_Extract:_

◆ ◆ ◆ ◆ ◆ ◆ ◆

= Ahmadiyya in Israel =

Islamic movement

The Ahmadiyya in Israel (אחמדים בישראל; الجماعة الإسلامية الأحمدية في الديار المقدسة; "Islamic Ahmadiyya Community in the Holy Land") is a small community established in the region in the 1920s in what was then the British Mandate of Palestine. Israel is the only country in the Middle East where the Ahmadi branch of Islam can be openly practiced. As such, Kababir, a neighbourhood on Mount Carmel in Haifa, Israel, acts as the Middle East headquarters of the community. It is unknown how many Israeli Ahmadis there are, but there are an estimated 2,200 Ahmadis in Kababir alone.

◆ ◆ ◆ ◆ ◆ ◆ ◆

(Stored entries)
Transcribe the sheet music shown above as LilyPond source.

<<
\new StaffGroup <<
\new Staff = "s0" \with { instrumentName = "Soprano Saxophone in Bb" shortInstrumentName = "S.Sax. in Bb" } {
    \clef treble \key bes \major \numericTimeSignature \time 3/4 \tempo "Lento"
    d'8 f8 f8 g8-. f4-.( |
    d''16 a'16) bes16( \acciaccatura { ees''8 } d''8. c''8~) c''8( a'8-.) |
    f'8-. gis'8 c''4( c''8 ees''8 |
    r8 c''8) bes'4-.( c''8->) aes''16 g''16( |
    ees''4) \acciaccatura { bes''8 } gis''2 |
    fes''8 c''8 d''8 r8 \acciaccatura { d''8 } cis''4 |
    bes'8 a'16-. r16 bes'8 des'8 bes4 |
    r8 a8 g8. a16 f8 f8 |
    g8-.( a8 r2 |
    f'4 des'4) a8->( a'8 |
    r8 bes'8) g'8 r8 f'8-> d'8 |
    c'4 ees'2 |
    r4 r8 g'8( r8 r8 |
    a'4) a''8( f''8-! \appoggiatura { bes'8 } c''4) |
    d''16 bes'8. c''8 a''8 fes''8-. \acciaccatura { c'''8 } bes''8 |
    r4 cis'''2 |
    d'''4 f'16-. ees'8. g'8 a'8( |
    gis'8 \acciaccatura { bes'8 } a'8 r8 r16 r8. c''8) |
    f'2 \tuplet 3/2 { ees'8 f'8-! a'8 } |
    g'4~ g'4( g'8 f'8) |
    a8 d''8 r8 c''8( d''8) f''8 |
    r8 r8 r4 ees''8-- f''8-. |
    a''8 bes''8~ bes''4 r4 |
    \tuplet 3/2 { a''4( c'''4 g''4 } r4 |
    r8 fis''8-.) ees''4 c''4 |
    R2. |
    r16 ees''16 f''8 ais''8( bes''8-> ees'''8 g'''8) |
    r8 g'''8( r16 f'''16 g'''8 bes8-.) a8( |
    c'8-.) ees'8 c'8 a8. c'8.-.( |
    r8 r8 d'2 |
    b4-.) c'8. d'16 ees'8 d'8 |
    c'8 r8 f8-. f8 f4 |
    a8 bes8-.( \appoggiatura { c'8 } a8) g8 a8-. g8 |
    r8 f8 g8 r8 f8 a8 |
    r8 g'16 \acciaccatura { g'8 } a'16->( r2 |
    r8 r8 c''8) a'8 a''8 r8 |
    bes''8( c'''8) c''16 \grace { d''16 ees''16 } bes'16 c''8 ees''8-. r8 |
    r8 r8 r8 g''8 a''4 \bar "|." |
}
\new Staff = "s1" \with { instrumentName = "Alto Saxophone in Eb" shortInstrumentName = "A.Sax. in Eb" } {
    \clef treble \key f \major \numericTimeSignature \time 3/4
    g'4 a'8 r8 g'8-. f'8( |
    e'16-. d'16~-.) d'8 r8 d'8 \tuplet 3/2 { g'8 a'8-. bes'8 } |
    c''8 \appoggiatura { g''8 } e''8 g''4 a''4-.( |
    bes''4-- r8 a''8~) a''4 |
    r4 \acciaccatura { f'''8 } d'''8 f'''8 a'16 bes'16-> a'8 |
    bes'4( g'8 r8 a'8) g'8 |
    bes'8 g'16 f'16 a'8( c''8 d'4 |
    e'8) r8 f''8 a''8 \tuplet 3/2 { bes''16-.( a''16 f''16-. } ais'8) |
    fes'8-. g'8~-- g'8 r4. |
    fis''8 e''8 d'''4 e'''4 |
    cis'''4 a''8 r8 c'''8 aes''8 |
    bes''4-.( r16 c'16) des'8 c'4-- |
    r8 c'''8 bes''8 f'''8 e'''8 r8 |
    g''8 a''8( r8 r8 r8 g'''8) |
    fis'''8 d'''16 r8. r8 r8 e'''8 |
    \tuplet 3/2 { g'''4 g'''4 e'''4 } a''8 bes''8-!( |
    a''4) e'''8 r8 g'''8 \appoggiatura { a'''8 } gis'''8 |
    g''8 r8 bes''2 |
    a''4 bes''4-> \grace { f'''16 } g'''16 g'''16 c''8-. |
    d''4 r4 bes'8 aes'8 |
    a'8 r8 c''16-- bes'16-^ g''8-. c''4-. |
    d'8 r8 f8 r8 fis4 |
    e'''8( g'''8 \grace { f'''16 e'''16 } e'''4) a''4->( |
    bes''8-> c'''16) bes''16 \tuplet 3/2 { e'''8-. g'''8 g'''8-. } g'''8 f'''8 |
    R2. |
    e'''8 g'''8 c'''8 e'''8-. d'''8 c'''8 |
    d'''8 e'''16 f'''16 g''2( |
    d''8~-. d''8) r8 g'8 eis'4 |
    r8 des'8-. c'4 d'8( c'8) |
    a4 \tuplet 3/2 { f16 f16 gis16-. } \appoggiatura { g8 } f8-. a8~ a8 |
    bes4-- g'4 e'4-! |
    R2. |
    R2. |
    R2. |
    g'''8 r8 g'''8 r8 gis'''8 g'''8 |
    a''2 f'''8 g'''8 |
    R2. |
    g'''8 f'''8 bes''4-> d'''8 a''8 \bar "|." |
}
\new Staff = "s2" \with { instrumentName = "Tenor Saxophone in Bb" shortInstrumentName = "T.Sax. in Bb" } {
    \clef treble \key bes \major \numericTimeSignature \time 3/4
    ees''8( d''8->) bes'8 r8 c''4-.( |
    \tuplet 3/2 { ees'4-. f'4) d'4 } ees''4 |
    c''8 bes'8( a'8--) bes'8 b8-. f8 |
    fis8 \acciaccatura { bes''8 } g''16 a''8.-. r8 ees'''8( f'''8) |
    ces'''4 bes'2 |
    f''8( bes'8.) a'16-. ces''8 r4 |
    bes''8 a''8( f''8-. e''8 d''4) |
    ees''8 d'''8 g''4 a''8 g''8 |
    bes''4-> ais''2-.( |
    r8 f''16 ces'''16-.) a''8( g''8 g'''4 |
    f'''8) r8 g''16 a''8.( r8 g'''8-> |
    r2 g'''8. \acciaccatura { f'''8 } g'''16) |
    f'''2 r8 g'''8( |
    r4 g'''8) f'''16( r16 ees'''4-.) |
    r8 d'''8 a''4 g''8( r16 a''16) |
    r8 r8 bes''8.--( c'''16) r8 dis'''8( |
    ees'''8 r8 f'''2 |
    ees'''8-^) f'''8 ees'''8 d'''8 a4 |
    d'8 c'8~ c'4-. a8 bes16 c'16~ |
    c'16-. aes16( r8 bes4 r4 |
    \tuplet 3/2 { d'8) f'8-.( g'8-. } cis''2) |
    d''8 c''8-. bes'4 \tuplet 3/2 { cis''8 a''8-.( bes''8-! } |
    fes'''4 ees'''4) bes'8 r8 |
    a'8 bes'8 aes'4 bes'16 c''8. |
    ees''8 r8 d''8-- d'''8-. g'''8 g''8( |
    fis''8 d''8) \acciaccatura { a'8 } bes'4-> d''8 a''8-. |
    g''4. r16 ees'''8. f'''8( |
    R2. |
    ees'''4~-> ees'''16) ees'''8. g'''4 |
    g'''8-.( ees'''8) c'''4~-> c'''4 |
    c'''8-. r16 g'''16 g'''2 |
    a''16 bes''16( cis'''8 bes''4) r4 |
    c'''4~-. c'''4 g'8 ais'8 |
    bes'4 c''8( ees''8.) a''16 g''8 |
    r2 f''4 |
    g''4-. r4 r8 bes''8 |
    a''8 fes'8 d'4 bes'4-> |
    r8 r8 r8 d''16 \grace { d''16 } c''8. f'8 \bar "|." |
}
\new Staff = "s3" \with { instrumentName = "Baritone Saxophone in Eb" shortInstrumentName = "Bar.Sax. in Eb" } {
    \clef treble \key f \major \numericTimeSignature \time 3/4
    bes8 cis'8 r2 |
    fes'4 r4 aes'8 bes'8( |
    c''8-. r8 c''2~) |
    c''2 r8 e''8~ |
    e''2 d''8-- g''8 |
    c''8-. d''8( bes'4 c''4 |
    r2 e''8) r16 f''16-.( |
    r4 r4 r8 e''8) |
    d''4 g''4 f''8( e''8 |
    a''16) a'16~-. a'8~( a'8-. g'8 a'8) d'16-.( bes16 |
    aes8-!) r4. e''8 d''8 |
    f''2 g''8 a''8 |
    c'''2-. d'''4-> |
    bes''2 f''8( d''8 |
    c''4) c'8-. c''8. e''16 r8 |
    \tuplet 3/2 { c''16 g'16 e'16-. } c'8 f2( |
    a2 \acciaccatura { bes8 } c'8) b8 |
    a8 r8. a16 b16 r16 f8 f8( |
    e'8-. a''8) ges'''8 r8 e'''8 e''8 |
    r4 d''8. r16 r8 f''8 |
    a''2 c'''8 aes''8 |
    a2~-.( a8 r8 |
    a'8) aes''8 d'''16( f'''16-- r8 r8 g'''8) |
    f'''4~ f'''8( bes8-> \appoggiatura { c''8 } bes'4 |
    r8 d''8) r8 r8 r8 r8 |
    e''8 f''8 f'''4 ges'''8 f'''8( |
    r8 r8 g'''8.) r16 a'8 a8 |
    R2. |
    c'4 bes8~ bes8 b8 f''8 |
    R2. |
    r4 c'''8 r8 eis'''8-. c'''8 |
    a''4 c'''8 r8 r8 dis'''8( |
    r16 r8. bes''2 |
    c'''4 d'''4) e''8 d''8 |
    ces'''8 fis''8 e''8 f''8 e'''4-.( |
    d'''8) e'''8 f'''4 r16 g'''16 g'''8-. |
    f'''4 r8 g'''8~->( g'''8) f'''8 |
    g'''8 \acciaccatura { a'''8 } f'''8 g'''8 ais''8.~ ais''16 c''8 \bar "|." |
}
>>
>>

◆ ◆ ◆ ◆ ◆ ◆ ◆

_Problem requirements:_ Please copy everything in the Ahmadiyya passage from "The Ahmadiyya in" down to "in Kababir alone.", substituting "neighborhood" for "neighbourhood". The entries above are separate material, unrelated to the Ahmadiyya passage.

_Answer to the task:_
The Ahmadiyya in Israel (אחמדים בישראל; الجماعة الإسلامية الأحمدية في الديار المقدسة; "Islamic Ahmadiyya Community in the Holy Land") is a small community established in the region in the 1920s in what was then the British Mandate of Palestine. Israel is the only country in the Middle East where the Ahmadi branch of Islam can be openly practiced. As such, Kababir, a neighborhood on Mount Carmel in Haifa, Israel, acts as the Middle East headquarters of the community. It is unknown how many Israeli Ahmadis there are, but there are an estimated 2,200 Ahmadis in Kababir alone.